Na mesma linha, os auditores federais agropecuários adotaram uma operação-padrão onde a fiscalização de produtos alimentícios em aeroportos, por exemplo, veem sua fiscalização relaxada; na mesma direção, servidores do IPEA e até do austero Banco Central, agora independente, cogita engrossar o caldo grevista.

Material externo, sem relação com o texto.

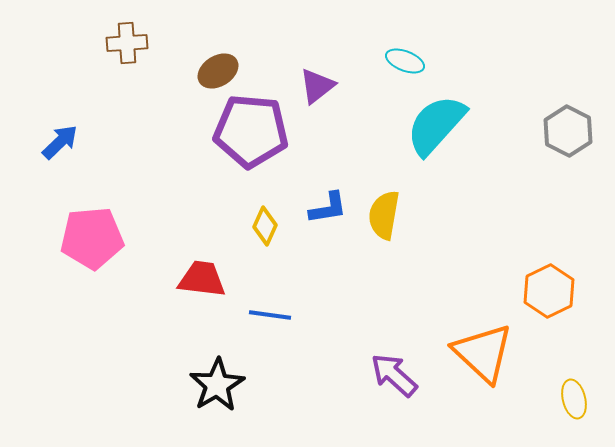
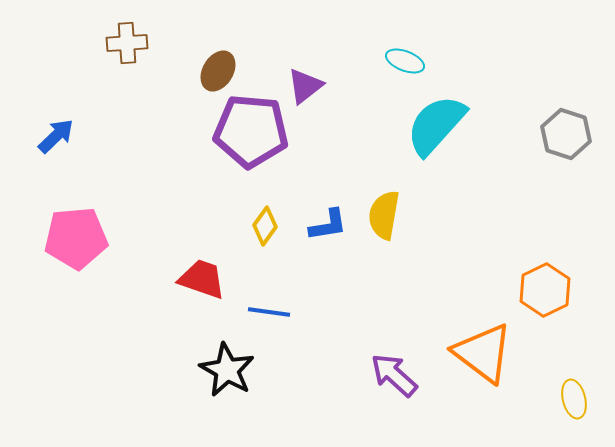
brown ellipse: rotated 27 degrees counterclockwise
purple triangle: moved 12 px left
gray hexagon: moved 2 px left, 3 px down; rotated 9 degrees counterclockwise
blue arrow: moved 4 px left, 6 px up
blue L-shape: moved 17 px down
yellow diamond: rotated 12 degrees clockwise
pink pentagon: moved 16 px left
red trapezoid: rotated 12 degrees clockwise
orange hexagon: moved 4 px left, 1 px up
blue line: moved 1 px left, 3 px up
orange triangle: rotated 6 degrees counterclockwise
black star: moved 10 px right, 15 px up; rotated 12 degrees counterclockwise
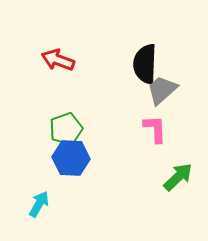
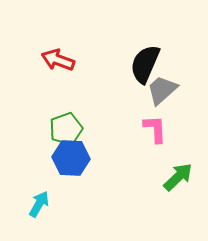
black semicircle: rotated 21 degrees clockwise
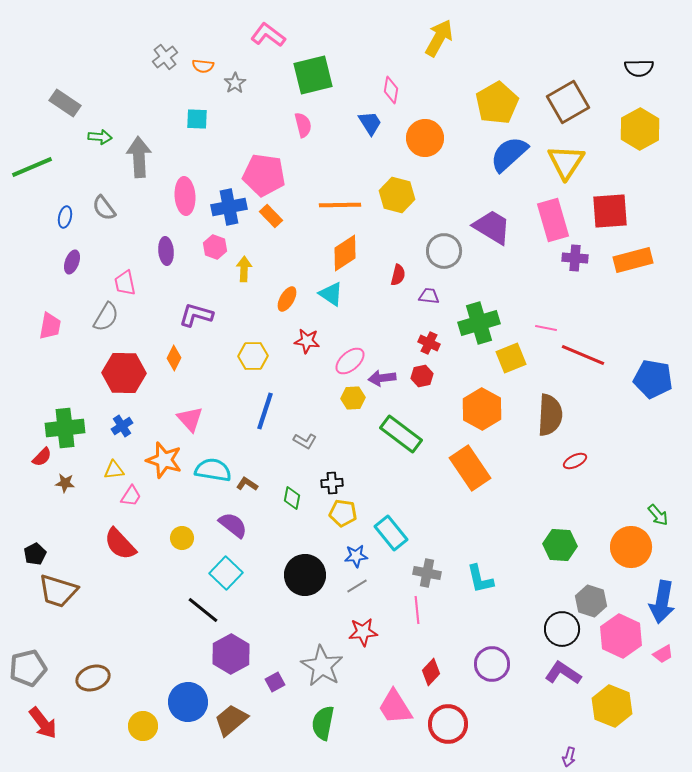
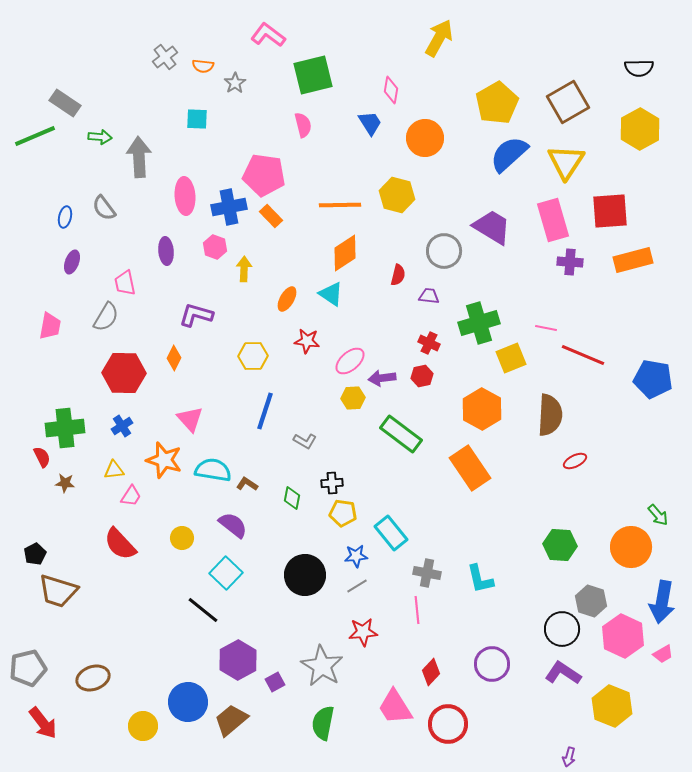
green line at (32, 167): moved 3 px right, 31 px up
purple cross at (575, 258): moved 5 px left, 4 px down
red semicircle at (42, 457): rotated 70 degrees counterclockwise
pink hexagon at (621, 636): moved 2 px right
purple hexagon at (231, 654): moved 7 px right, 6 px down
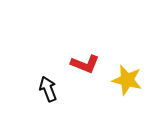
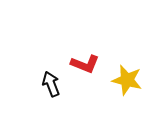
black arrow: moved 3 px right, 5 px up
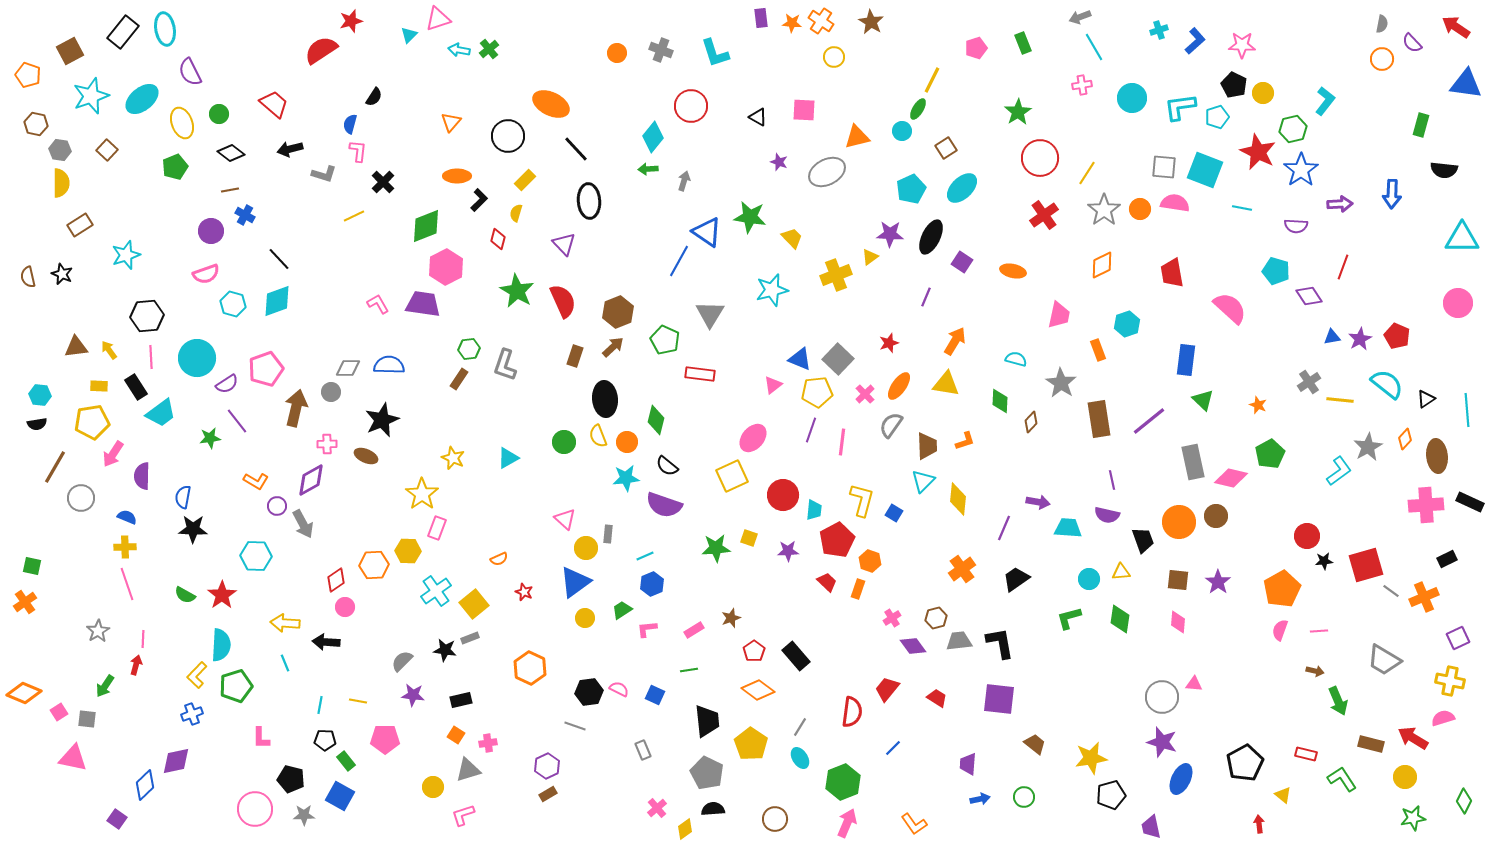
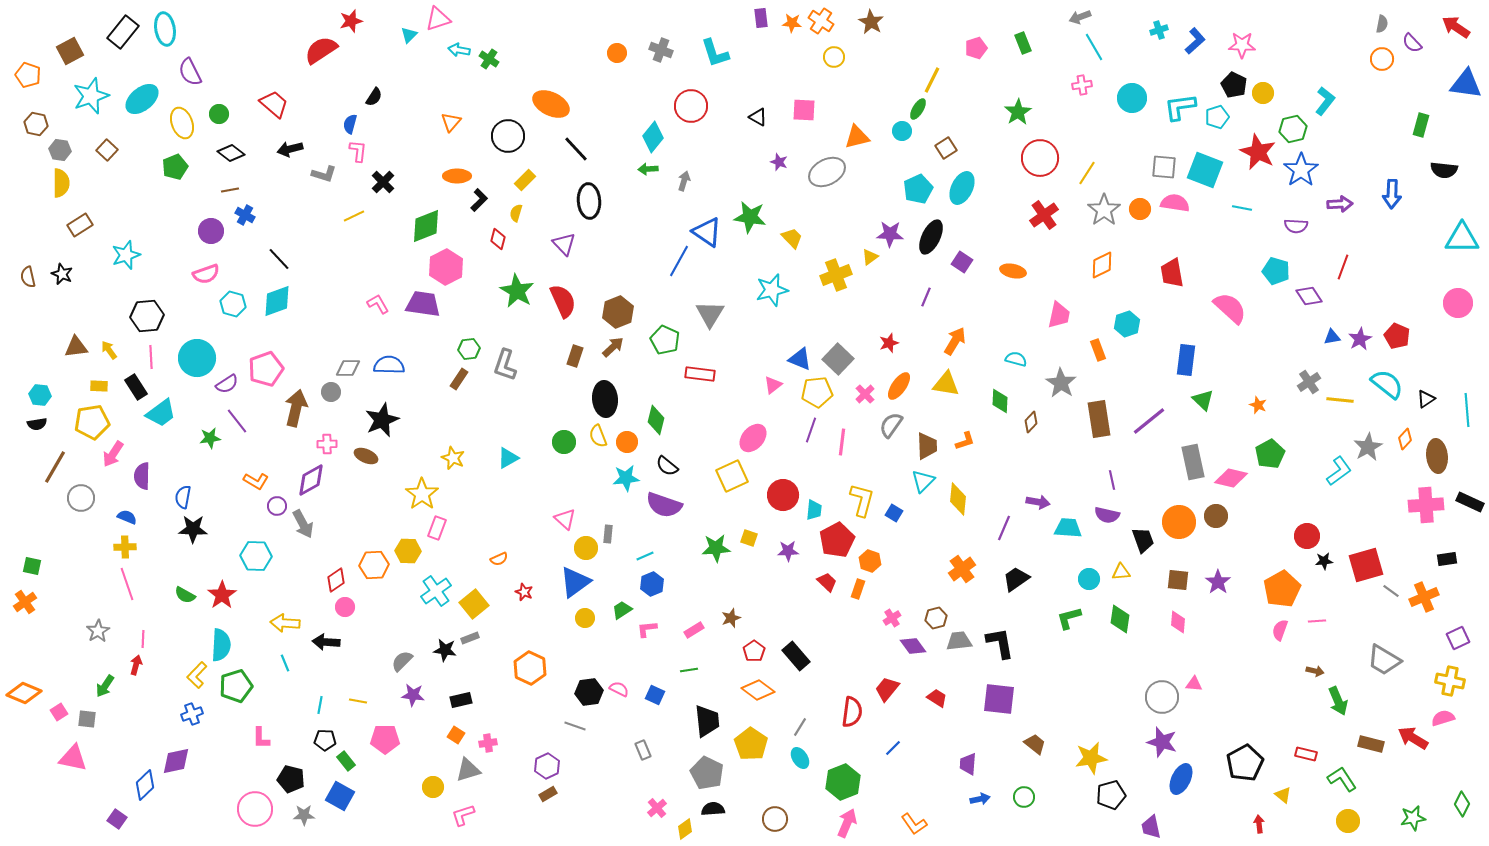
green cross at (489, 49): moved 10 px down; rotated 18 degrees counterclockwise
cyan ellipse at (962, 188): rotated 20 degrees counterclockwise
cyan pentagon at (911, 189): moved 7 px right
black rectangle at (1447, 559): rotated 18 degrees clockwise
pink line at (1319, 631): moved 2 px left, 10 px up
yellow circle at (1405, 777): moved 57 px left, 44 px down
green diamond at (1464, 801): moved 2 px left, 3 px down
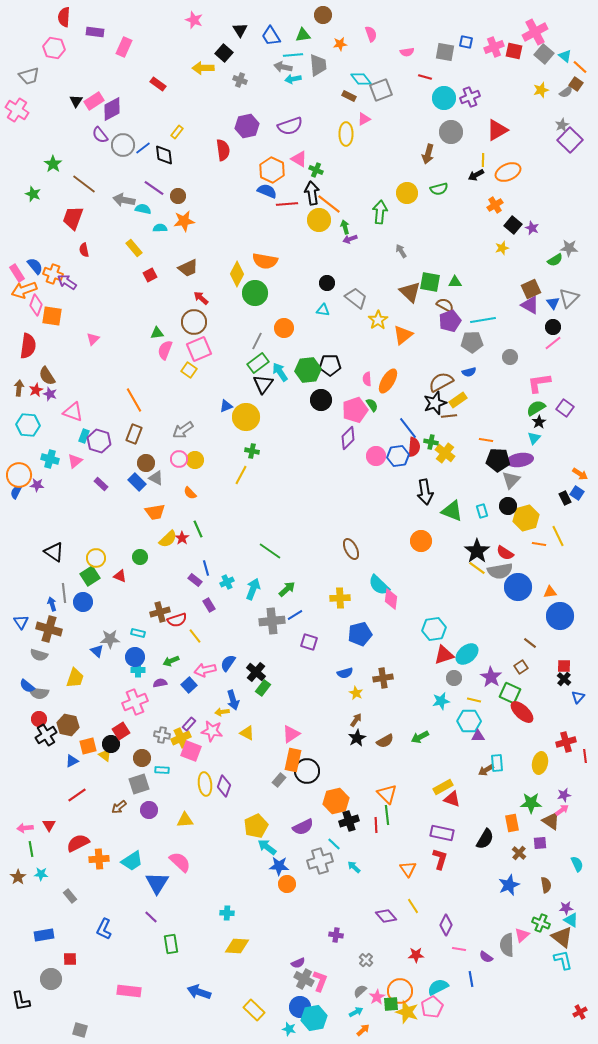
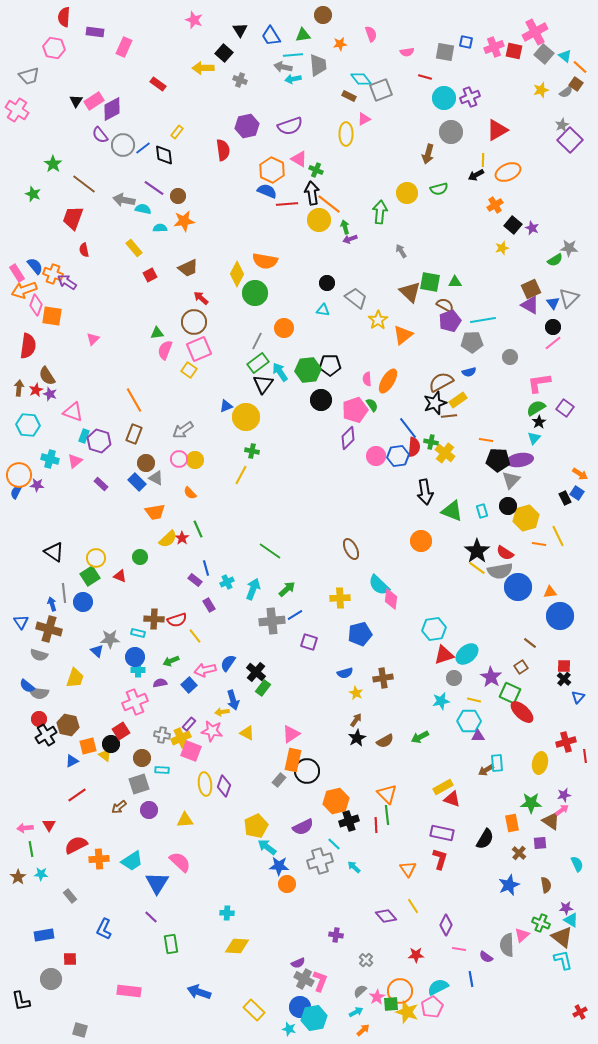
brown cross at (160, 612): moved 6 px left, 7 px down; rotated 18 degrees clockwise
red semicircle at (78, 843): moved 2 px left, 2 px down
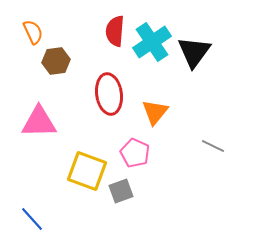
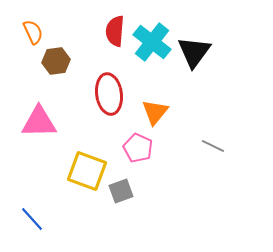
cyan cross: rotated 18 degrees counterclockwise
pink pentagon: moved 3 px right, 5 px up
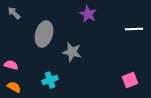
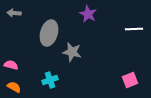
gray arrow: rotated 40 degrees counterclockwise
gray ellipse: moved 5 px right, 1 px up
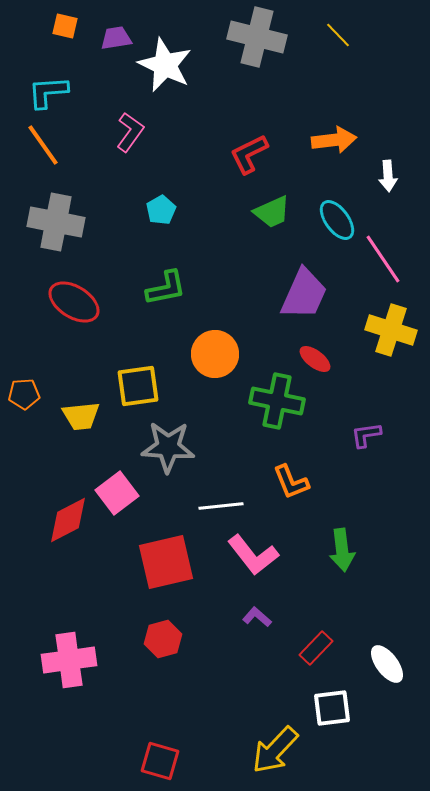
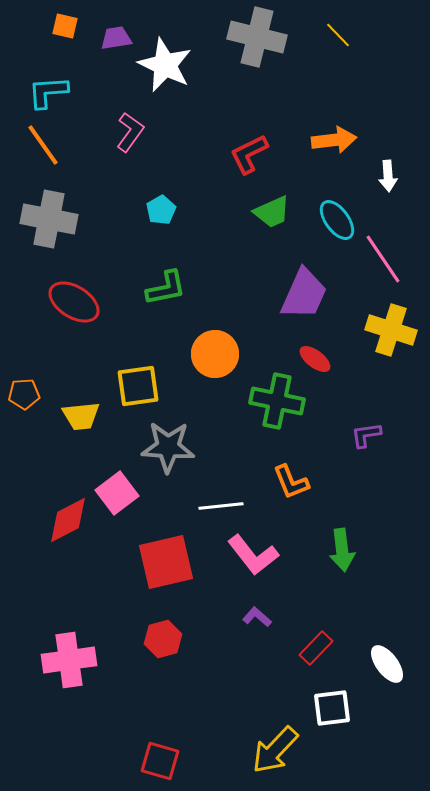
gray cross at (56, 222): moved 7 px left, 3 px up
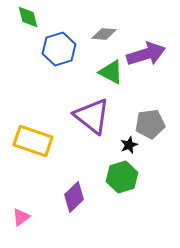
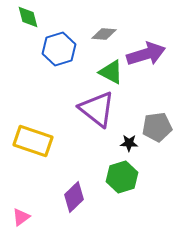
purple triangle: moved 5 px right, 7 px up
gray pentagon: moved 7 px right, 3 px down
black star: moved 2 px up; rotated 24 degrees clockwise
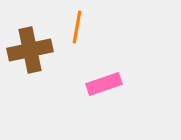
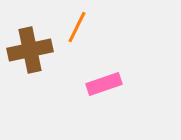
orange line: rotated 16 degrees clockwise
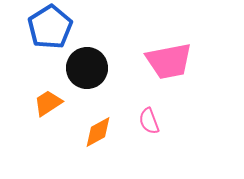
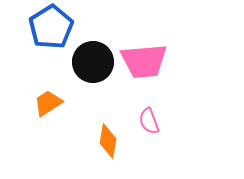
blue pentagon: moved 1 px right
pink trapezoid: moved 25 px left; rotated 6 degrees clockwise
black circle: moved 6 px right, 6 px up
orange diamond: moved 10 px right, 9 px down; rotated 52 degrees counterclockwise
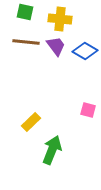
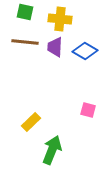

Enquanto isso, o famigerado (chi)cago boy Guedes recorre ao surrado e desmoralizado mantra neoliberal da quebra das contas públicas para negar reajuste às demais categorias, como se essas contas não estivessem há muito sob desarranjo larápio/intestinal, maquiado pelo tal orçamento secreto, onde a gastança desenfreada é ocultada pela falta da prestação de contas.

Tudo indica que a situação constrangedora, criada por esse desgoverno lazarento, unificou as diversas categorias do funcionalismo público federal, que até elaborou uma agenda de reuniões a fim de produzir um calendário de lutas, inclusive prevendo dois dias de paralisação como advertência ao desgoverno da disposição de luta daqueles que tanto fazem pelo país, mas o salafrário Guedes chamou de 'inimigos'.